++++ Source information
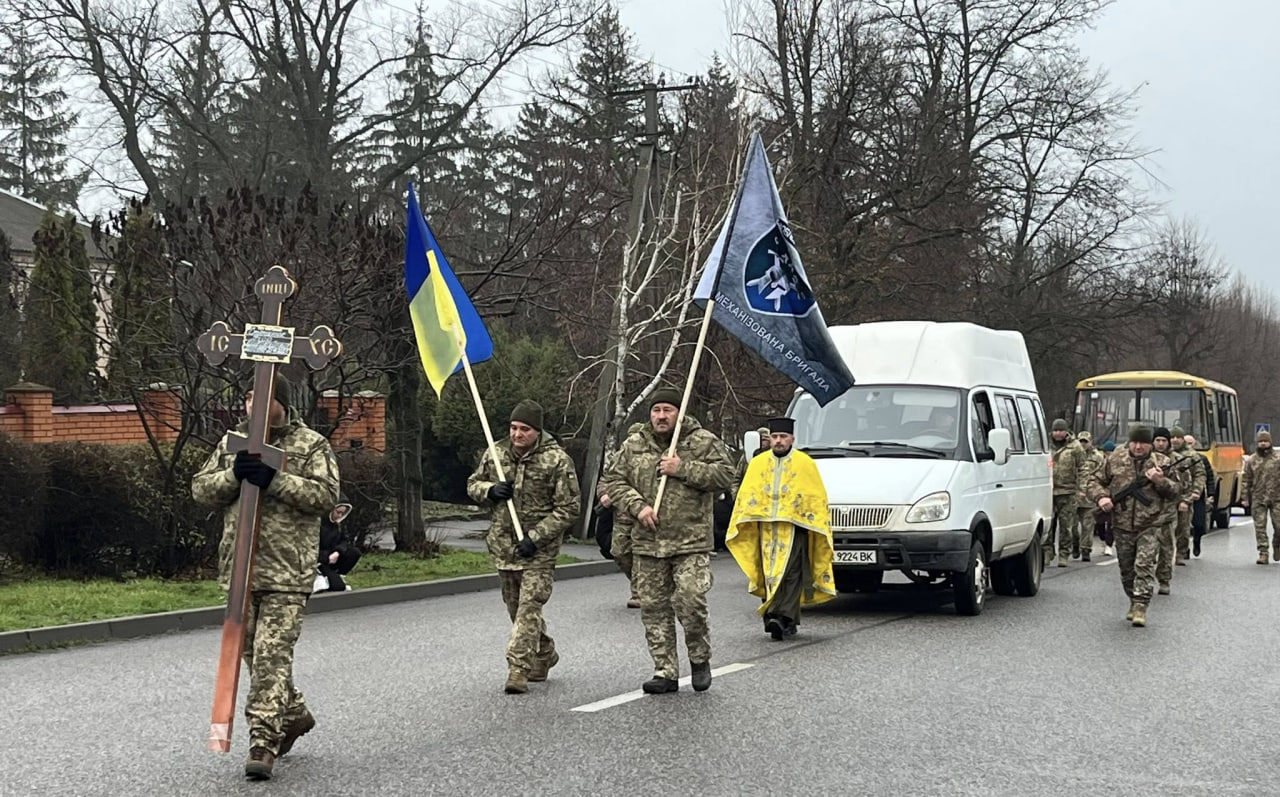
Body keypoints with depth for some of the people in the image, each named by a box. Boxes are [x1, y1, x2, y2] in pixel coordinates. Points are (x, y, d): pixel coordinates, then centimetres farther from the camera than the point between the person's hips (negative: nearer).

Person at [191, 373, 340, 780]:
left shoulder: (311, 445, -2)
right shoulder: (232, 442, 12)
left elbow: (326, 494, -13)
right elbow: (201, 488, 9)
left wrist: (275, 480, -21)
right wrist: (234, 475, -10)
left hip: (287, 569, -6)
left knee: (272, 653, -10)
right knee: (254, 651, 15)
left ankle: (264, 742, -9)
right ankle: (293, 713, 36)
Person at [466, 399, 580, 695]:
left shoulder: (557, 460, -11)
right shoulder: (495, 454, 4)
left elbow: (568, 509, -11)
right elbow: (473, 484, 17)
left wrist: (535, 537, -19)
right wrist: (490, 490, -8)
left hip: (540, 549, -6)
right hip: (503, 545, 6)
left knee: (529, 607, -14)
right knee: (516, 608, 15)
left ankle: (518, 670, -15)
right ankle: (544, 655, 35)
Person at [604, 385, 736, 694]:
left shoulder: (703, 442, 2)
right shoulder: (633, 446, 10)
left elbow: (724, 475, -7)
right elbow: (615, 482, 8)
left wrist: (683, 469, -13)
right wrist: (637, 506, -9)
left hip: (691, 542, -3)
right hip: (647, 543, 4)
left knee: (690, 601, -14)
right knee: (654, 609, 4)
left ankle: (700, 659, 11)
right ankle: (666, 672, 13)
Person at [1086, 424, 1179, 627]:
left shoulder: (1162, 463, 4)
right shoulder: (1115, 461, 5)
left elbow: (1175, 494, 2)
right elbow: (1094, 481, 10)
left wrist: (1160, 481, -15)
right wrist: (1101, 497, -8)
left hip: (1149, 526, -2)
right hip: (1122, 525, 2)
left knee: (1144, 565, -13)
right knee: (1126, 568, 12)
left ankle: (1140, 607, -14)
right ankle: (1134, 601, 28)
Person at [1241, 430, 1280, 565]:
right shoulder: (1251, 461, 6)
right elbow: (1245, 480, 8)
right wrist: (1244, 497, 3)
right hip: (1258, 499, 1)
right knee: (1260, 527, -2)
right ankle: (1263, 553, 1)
++++++++
_Problem to work on_
Convert all of the material above into a JSON list of strings, with one string for each line and no strings for blank lines. Leave the pictures out of the list.

_Output for this exercise_
[
  "Body keypoints with depth for some of the people in the image, each named by a box. Boxes are [x1, y1, x2, y2] in pixel coordinates. Points are (x, y, d): pixel coordinates, then centimetres farther from the camera than the point between the person's hips (negative: nearer).",
  "Person at [191, 373, 340, 780]:",
  "left shoulder: (311, 445, -2)",
  "right shoulder: (232, 442, 12)",
  "left elbow: (326, 494, -13)",
  "right elbow: (201, 488, 9)",
  "left wrist: (275, 480, -21)",
  "right wrist: (234, 475, -10)",
  "left hip: (287, 569, -6)",
  "left knee: (272, 653, -10)",
  "right knee: (254, 651, 15)",
  "left ankle: (264, 742, -9)",
  "right ankle: (293, 713, 36)",
  "Person at [466, 399, 580, 695]:",
  "left shoulder: (557, 460, -11)",
  "right shoulder: (495, 454, 4)",
  "left elbow: (568, 509, -11)",
  "right elbow: (473, 484, 17)",
  "left wrist: (535, 537, -19)",
  "right wrist: (490, 490, -8)",
  "left hip: (540, 549, -6)",
  "right hip: (503, 545, 6)",
  "left knee: (529, 607, -14)",
  "right knee: (516, 608, 15)",
  "left ankle: (518, 670, -15)",
  "right ankle: (544, 655, 35)",
  "Person at [604, 385, 736, 694]:",
  "left shoulder: (703, 442, 2)",
  "right shoulder: (633, 446, 10)",
  "left elbow: (724, 475, -7)",
  "right elbow: (615, 482, 8)",
  "left wrist: (683, 469, -13)",
  "right wrist: (637, 506, -9)",
  "left hip: (691, 542, -3)",
  "right hip: (647, 543, 4)",
  "left knee: (690, 601, -14)",
  "right knee: (654, 609, 4)",
  "left ankle: (700, 659, 11)",
  "right ankle: (666, 672, 13)",
  "Person at [1086, 424, 1179, 627]:",
  "left shoulder: (1162, 463, 4)",
  "right shoulder: (1115, 461, 5)",
  "left elbow: (1175, 494, 2)",
  "right elbow: (1094, 481, 10)",
  "left wrist: (1160, 481, -15)",
  "right wrist: (1101, 497, -8)",
  "left hip: (1149, 526, -2)",
  "right hip: (1122, 525, 2)",
  "left knee: (1144, 565, -13)",
  "right knee: (1126, 568, 12)",
  "left ankle: (1140, 607, -14)",
  "right ankle: (1134, 601, 28)",
  "Person at [1241, 430, 1280, 565]:",
  "right shoulder: (1251, 461, 6)",
  "right elbow: (1245, 480, 8)",
  "right wrist: (1244, 497, 3)",
  "right hip: (1258, 499, 1)",
  "right knee: (1260, 527, -2)",
  "right ankle: (1263, 553, 1)"
]